The main point that Ed made is that situations like Lowe's, Aki's, JGP's, aren't going to happen in future. That's a bit of a "NZ" only problem, because those players need to reach such a high standard to be chosen by the All Blacks, were as a country like Ireland wants them a lot earlier like that. This is basically the 'ready in 3 years' concept Ireland relied on, versus the '5 years and they've left' concept' were that player is now ready to be chosen by the All Blacks (given a contract to play Super, ala SBW, and hopefully Manu).


The 'mercenary' thing that will take longer to expire, and which I was referring to, is the grandparents rule. The new kids coming through now aren't going to have as many gp born overseas, so the amount of players that can leave with a prospect of International rugby offer are going to drop dramatically at some point.

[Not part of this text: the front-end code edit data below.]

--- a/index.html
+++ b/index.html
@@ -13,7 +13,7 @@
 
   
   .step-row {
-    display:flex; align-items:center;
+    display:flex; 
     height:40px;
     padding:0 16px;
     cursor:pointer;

All these kiwi fellas playing for a PI, is going to stop sadly.


The new era problem that will replace those old concerns is now French and Japanese clubs (doing the same as NRL teams have done for decades by) picking kids out of school. The problem here is not so much a national identity one, than it is a farm system where 9 in 10 players are left with nothing. A stunted education and no support in a foreign country (well they'll get kicked out of those countries were they don't in Australia).

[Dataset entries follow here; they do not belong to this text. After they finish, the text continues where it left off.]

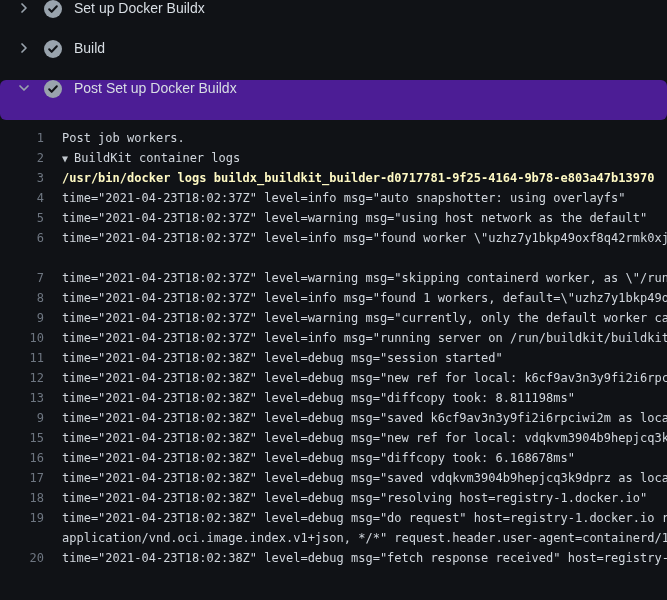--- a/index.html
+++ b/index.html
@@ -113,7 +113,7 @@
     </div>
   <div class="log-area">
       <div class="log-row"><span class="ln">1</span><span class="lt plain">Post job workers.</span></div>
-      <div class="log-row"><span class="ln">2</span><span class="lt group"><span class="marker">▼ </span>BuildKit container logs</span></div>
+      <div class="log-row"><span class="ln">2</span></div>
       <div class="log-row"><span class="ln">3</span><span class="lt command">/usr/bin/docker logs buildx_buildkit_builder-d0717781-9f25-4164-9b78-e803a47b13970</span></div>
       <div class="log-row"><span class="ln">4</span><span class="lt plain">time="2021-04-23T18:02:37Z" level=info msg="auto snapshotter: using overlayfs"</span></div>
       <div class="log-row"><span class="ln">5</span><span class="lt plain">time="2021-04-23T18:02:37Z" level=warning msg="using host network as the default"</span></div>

It's the same sort of situation were NZ would be the big guy, but there weren't many downsides with it. The only one I can think was brought up but a poster on this site, I can't recall who it was, but he seemed to know a lot of kids coming from the Islands weren't really given the capability to fly back home during school xms holidays etc. That is probably something that should be fixed by the union. Otherwise getting someone like Fakatava over here for his last year of school definitely results in NZ being able to pick the cherries off the top but it also allows that player to develop and be able to represent Tonga and under age and possibly even later in his career. Where as a kid being taken from NZ is arguably going to be worse off in every respect other than perhaps money. Not going to develop as a person, not going to develop as a player as much, so I have a lotof sympathy for NZs case that I don't include them in that group but I certainly see where you're coming from and it encourages other countries to think they can do the same while not realising they're making a much worse experience/situation.